● INFORMATION:
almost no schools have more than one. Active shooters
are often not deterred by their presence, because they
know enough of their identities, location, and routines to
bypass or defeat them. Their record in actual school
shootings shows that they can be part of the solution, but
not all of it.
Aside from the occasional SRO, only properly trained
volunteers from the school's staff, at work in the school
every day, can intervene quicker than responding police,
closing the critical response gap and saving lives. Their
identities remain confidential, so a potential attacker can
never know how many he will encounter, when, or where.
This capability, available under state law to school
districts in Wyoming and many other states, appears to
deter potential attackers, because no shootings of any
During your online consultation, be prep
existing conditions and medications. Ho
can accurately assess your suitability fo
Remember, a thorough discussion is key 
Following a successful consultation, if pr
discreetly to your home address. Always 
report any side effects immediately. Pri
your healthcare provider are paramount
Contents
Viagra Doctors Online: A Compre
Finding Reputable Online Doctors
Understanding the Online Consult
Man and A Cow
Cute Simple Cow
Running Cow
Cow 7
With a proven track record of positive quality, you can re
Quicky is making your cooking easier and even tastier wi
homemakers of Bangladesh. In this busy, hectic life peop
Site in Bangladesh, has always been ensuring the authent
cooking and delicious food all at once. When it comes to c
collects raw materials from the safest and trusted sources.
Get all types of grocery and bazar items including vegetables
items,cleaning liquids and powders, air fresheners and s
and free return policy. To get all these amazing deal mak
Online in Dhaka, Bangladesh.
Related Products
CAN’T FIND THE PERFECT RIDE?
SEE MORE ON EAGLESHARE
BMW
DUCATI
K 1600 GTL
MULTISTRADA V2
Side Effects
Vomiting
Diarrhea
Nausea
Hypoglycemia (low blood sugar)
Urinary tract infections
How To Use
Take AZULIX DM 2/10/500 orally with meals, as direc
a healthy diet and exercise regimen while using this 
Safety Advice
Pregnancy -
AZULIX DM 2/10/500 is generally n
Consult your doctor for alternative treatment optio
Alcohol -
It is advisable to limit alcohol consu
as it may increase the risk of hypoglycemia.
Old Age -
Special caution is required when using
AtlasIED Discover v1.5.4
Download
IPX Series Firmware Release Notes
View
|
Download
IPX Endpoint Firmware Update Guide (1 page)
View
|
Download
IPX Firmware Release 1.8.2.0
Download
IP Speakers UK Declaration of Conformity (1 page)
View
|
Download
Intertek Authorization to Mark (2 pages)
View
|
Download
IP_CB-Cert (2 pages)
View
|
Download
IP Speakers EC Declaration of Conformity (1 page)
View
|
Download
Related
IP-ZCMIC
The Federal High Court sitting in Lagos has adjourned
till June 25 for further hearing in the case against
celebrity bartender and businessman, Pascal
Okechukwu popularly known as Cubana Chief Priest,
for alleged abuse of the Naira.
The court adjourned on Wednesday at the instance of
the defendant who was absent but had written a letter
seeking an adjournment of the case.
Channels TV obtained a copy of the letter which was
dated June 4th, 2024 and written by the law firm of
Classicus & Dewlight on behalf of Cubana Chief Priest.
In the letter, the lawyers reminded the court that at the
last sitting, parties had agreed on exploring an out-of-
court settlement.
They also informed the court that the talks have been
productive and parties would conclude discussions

● JOB:
The answer must be the full listing, written out word for word.

● TASK ANSWER:
almost no schools have more than one. Active shooters
are often not deterred by their presence, because they
know enough of their identities, location, and routines to
bypass or defeat them. Their record in actual school
shootings shows that they can be part of the solution, but
not all of it.
Aside from the occasional SRO, only properly trained
volunteers from the school's staff, at work in the school
every day, can intervene quicker than responding police,
closing the critical response gap and saving lives. Their
identities remain confidential, so a potential attacker can
never know how many he will encounter, when, or where.
This capability, available under state law to school
districts in Wyoming and many other states, appears to
deter potential attackers, because no shootings of any
During your online consultation, be prep
existing conditions and medications. Ho
can accurately assess your suitability fo
Remember, a thorough discussion is key 
Following a successful consultation, if pr
discreetly to your home address. Always 
report any side effects immediately. Pri
your healthcare provider are paramount
Contents
Viagra Doctors Online: A Compre
Finding Reputable Online Doctors
Understanding the Online Consult
Man and A Cow
Cute Simple Cow
Running Cow
Cow 7
With a proven track record of positive quality, you can re
Quicky is making your cooking easier and even tastier wi
homemakers of Bangladesh. In this busy, hectic life peop
Site in Bangladesh, has always been ensuring the authent
cooking and delicious food all at once. When it comes to c
collects raw materials from the safest and trusted sources.
Get all types of grocery and bazar items including vegetables
items,cleaning liquids and powders, air fresheners and s
and free return policy. To get all these amazing deal mak
Online in Dhaka, Bangladesh.
Related Products
CAN’T FIND THE PERFECT RIDE?
SEE MORE ON EAGLESHARE
BMW
DUCATI
K 1600 GTL
MULTISTRADA V2
Side Effects
Vomiting
Diarrhea
Nausea
Hypoglycemia (low blood sugar)
Urinary tract infections
How To Use
Take AZULIX DM 2/10/500 orally with meals, as direc
a healthy diet and exercise regimen while using this 
Safety Advice
Pregnancy -
AZULIX DM 2/10/500 is generally n
Consult your doctor for alternative treatment optio
Alcohol -
It is advisable to limit alcohol consu
as it may increase the risk of hypoglycemia.
Old Age -
Special caution is required when using
AtlasIED Discover v1.5.4
Download
IPX Series Firmware Release Notes
View
|
Download
IPX Endpoint Firmware Update Guide (1 page)
View
|
Download
IPX Firmware Release 1.8.2.0
Download
IP Speakers UK Declaration of Conformity (1 page)
View
|
Download
Intertek Authorization to Mark (2 pages)
View
|
Download
IP_CB-Cert (2 pages)
View
|
Download
IP Speakers EC Declaration of Conformity (1 page)
View
|
Download
Related
IP-ZCMIC
The Federal High Court sitting in Lagos has adjourned
till June 25 for further hearing in the case against
celebrity bartender and businessman, Pascal
Okechukwu popularly known as Cubana Chief Priest,
for alleged abuse of the Naira.
The court adjourned on Wednesday at the instance of
the defendant who was absent but had written a letter
seeking an adjournment of the case.
Channels TV obtained a copy of the letter which was
dated June 4th, 2024 and written by the law firm of
Classicus & Dewlight on behalf of Cubana Chief Priest.
In the letter, the lawyers reminded the court that at the
last sitting, parties had agreed on exploring an out-of-
court settlement.
They also informed the court that the talks have been
productive and parties would conclude discussions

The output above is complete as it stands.